Shortlisted for the Bram Stoker Award for the Best Novel of 2020.
'Beautifully written, thoroughly absorbing and totally terrifying.' said C.J. Tudor, bestselling author of The Chalk Man
A spine-tingling novel that 'blends psychological thriller and eerie gothic ghost story to create something truly haunting' wrote the Daily Mirror
Someone - or something - is haunting the Titanic.
Deaths and disappearances have plagued the vast liner from the moment she began her maiden voyage on 10 April 1912. Four days later, caught in what feels like an eerie, unsettling twilight zone, some passengers - including millionaire Madeleine Astor and maid Annie Hebbley - are convinced that something sinister is afoot. And then disaster strikes.
Four years later and the world is at war. Having survived that fateful night, Annie is now a nurse on board the Titanic's sister ship, the Britannic, refitted as a hospital ship. And she is about to realise that those demons from her past and the terrors of that doomed voyage have not finished with her yet . . .

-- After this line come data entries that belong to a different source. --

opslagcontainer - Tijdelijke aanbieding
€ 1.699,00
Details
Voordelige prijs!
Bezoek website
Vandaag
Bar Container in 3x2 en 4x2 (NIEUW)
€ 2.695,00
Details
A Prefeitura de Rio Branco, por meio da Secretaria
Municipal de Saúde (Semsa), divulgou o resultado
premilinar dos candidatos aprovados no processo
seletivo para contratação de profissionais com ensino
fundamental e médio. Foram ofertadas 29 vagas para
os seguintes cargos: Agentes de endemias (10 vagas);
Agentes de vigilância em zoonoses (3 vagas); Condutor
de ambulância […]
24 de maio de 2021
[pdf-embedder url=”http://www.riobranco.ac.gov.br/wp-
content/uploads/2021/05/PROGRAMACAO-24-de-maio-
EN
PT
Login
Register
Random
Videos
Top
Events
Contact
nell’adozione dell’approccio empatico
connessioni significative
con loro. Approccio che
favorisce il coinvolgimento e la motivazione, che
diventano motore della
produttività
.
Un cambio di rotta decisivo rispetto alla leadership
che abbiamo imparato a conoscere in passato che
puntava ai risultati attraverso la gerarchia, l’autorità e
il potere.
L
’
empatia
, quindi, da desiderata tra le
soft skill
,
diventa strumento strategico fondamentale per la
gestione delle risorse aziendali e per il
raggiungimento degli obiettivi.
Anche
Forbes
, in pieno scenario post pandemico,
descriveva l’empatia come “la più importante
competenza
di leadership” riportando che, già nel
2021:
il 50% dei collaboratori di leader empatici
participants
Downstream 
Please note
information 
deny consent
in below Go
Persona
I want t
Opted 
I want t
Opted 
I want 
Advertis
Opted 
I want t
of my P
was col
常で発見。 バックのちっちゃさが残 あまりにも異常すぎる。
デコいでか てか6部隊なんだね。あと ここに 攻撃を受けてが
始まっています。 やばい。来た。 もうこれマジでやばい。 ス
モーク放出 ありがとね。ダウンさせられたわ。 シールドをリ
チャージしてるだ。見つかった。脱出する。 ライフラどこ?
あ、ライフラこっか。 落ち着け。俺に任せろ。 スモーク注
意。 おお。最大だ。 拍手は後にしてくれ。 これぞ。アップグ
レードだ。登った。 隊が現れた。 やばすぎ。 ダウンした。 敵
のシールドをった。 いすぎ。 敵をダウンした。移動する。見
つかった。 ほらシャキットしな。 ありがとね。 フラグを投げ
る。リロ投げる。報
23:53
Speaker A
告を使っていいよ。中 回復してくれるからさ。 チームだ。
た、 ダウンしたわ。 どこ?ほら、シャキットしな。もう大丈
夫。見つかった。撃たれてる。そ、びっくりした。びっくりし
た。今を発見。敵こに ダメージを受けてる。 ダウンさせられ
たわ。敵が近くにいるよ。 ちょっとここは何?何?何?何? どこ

Bringing together Faustian pacts, the occult, tales of sirens and selkies, guilt and revenge, desire and destiny, The Deep offers a thrilling, tantalizing twist on one of the world's most famous tragedies.
Painstakingly researched and meticulously plotted, Katsu's latest (after 2018's The Hunger) infuses a pair of significant shipwrecks with the supernatural. In 1912, docile and dutiful Annie Hebbley, suddenly eager to escape her confined life in a small Northern Ireland town, finds work as a stewardess on the Titanic, where she becomes entwined with a wealthy couple and their new baby and develops strange compulsions as mysterious occurrences, including disappearances and an attempted suicide, plague the ship. In 1916, having survived the Titanic's sinking only to spend the last four years in an asylum, Annie again finds relief through work, this time as a nurse on the Titanic's sister ship, the Britannic, which has been refitted as a wartime hospital ship. Though readers will be aware of the inevitable tragedies awaiting, Katsu successfully injects suspense into both time lines, spinning a darkly captivating tale of hauntings, possessions, secrets, and class through a multitude of perspectives, as readers slowly come to understand the truth of Annie's often odd behavior. The historically predetermined ending may keep readers from connecting emotionally to the narrative, but Katsu's artful writing and calculated pacing keep the pages turning. This is an impressive, horror-tinged trip back in time.